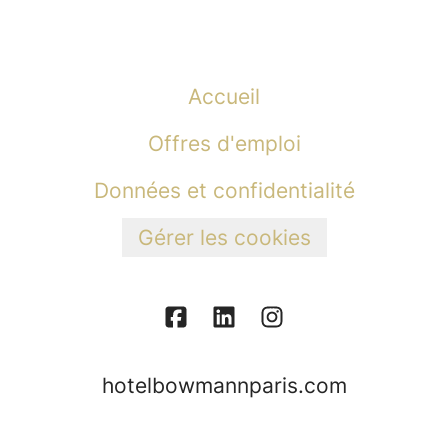
Accueil
Offres d'emploi
Données et confidentialité
Gérer les cookies
hotelbowmannparis.com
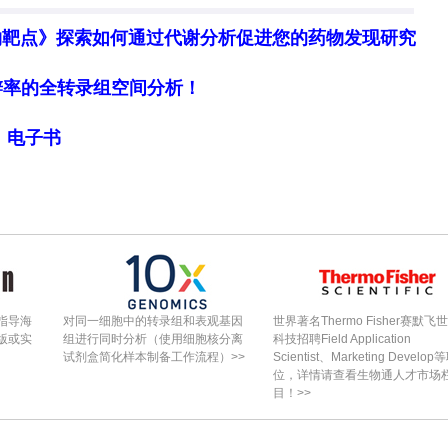
物靶点》探索如何通过代谢分析促进您的药物发现研究
细胞分辨率的全转录组空间分析！
局》电子书
指导海
对同一细胞中的转录组和表观基因
世界著名Thermo Fisher赛默飞
版或实
组进行同时分析（使用细胞核分离
科技招聘Field Application
试剂盒简化样本制备工作流程）>>
Scientist、Marketing Develop
位，详情请查看生物通人才市场
目！>>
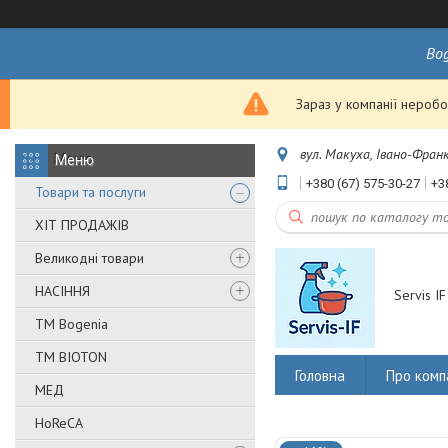
Bo
Зараз у компанії неробо
вул. Макуха, Івано-Франк
+380 (67) 575-30-27
+3
Товари та послуги
ХІТ ПРОДАЖІВ
Великодні товари
НАСІННЯ
Servis IF
ТМ Bogenia
ТМ BIOTON
Головна
Про комп
МЕД
HoReCA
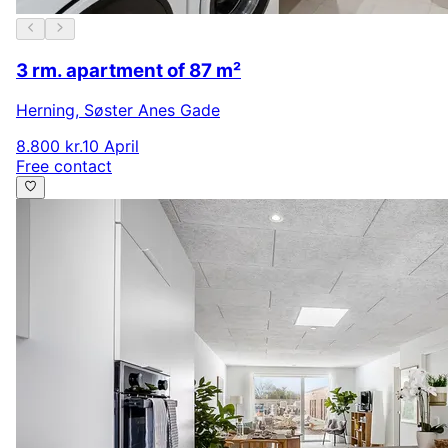
3 rm. apartment of 87 m²
Herning
,
Søster Anes Gade
8.800 kr.
10 April
Free contact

▬▬▬▬▬▬▬▬▬▬

**WORK REQUEST:** Return the whole listing, word for word, and leave out every picture.

**RESPONSE AREA:**
Accueil
Offres d'emploi
Données et confidentialité
Gérer les cookies
hotelbowmannparis.com
物靶点》探索如何通过代谢分析促进您的药物发现研究
细胞分辨率的全转录组空间分析！
局》电子书
指导海
对同一细胞中的转录组和表观基因
世界著名Thermo Fisher赛默飞
版或实
组进行同时分析（使用细胞核分离
科技招聘Field Application
试剂盒简化样本制备工作流程）>>
Scientist、Marketing Develop
位，详情请查看生物通人才市场
目！>>
Bo
Зараз у компанії неробо
вул. Макуха, Івано-Франк
+380 (67) 575-30-27
+3
Товари та послуги
ХІТ ПРОДАЖІВ
Великодні товари
НАСІННЯ
Servis IF
ТМ Bogenia
ТМ BIOTON
Головна
Про комп
МЕД
HoReCA
3 rm. apartment of 87 m²
Herning
,
Søster Anes Gade
8.800 kr.
10 April
Free contact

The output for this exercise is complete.